→ Excerpt provided:
================================

Now the others that follow have for the most part to do with obtaining information.
The translation here is satisfactory for our purposes.
There is question as to the precise force of every one of the words,
diviners, observers of times and enchanters and so on,
people that in one way or another tried to obtain information.
You see, when the Canaanites needed information about a number of subjects,
about local questions, about the future, about the dead and so on,
they would go to these people and get that information.
And it's interesting to notice that the list closes with three practices
which are various forms of spiritualism.
And if anyone ever has any question as to whether a Christian
should have anything to do with spiritualism,
it seems to me that this passage answers that very convincingly,
that we are to have nothing to do with it.
It is an abomination unto the Lord.
Now I do not know,
and I wonder if anybody knows whether the spiritualist practices
are anything more than fakes.
We have a work down in our library called 50 Years of Psychical Research,
and the man who wrote that is a believer in it.
But he made this statement that he investigated seances all over the world,
and if I remember correctly, he was able to understand
how all of them were performed with one exception.
There was one seance that he was unable to understand.
He did not know how it was performed.
But although he was a believer in it,
he said that these people would cheat upon every opportunity,
that some of it was so crude that it was almost laughable,
but that even the best of them would take opportunity to cheat if possible
in order to give the impression that they were producing something supernatural.
There may be the influence of Satan in this.
Quite possibly there is.
But whether there is or not, the Christian is to have nothing to do with it.
It is an abomination unto the Lord.
And so after listing these nine practices,
Moses sums it up by saying that not only are these things abominations,
but all that do these things are an abomination of the Lord.
In other words, and this is important,
it is not only the practice that is an abomination,
but the people that do these things are an abomination unto the Lord.
And the reason for that, I think, emerges as we proceed.
Because of these abominations,
the Lord, who is thy God, is about to dispossess them from before thee.
There is a play upon words here.
The word dispossess and the word possess are from the same root, yarash.
Israel is to possess the land,
the Canaanites will be dispossessed of the land because of these things that they do.
I heard an archaeologist say once that he used to be troubled
by the fact that the Canaanites were driven out of the land.
Why would the Lord do that?
Was not that an unjust thing to do?
But he said since he had studied archaeology
and seen what the religion of the Canaanites was,
he was troubled by another question,
not why did the Lord drive the Canaanites out of the land,
but why didn't he do it a lot sooner than he did?
Because the Canaanitish religion was an abomination to the world
and for the very good of mankind.
And in order that the plan of salvation might be carried out,
the Canaanites had to go.
There's a very practical lesson here, and that is we don't own the earth.
We have no right to expect that we can continue on
and that all will go well irrespective of how we live.
And when a nation engages in abominable practices such as this,
that nation is soon bound to go.
God is no respecter of persons.

================================

→ Dataset section:
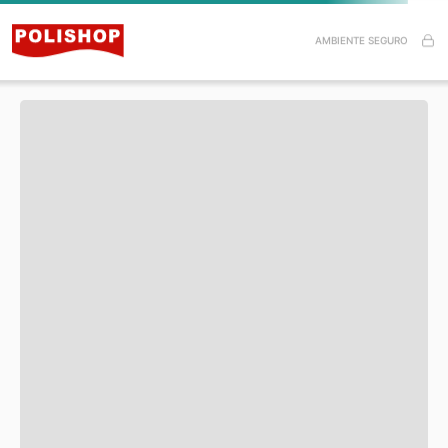
Especificações do Produto
AMBIENTE SEGURO
Itens inclusos
Esse produto ainda não tem avaliações.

================================

→ Work instructions:
1. Shorten the passage of the lecture excerpt that begins "I heard an archaeologist say once" and ends "the Canaanites had to go," keeping its main facts.
2. Answer these questions from the lecture excerpt:
(a) What is the title of the work in the library that the speaker mentions?
(b) How many practices did Moses list before summing them up?
(c) From what root do the words "dispossess" and "possess" come?
The lines are not needed for this work.

→ Answers for the exercise:
1. An archaeologist once found it troubling, and possibly unjust, that the Lord drove the Canaanites out of the land. After studying archaeology and the Canaanite religion, he asked a different question: why the Lord had not done it much sooner. The Canaanite religion was an abomination to the world. For the good of mankind, and so that the plan of salvation could be carried out, the Canaanites had to go.

2.
(a) 50 Years of Psychical Research
(b) Nine
(c) Yarash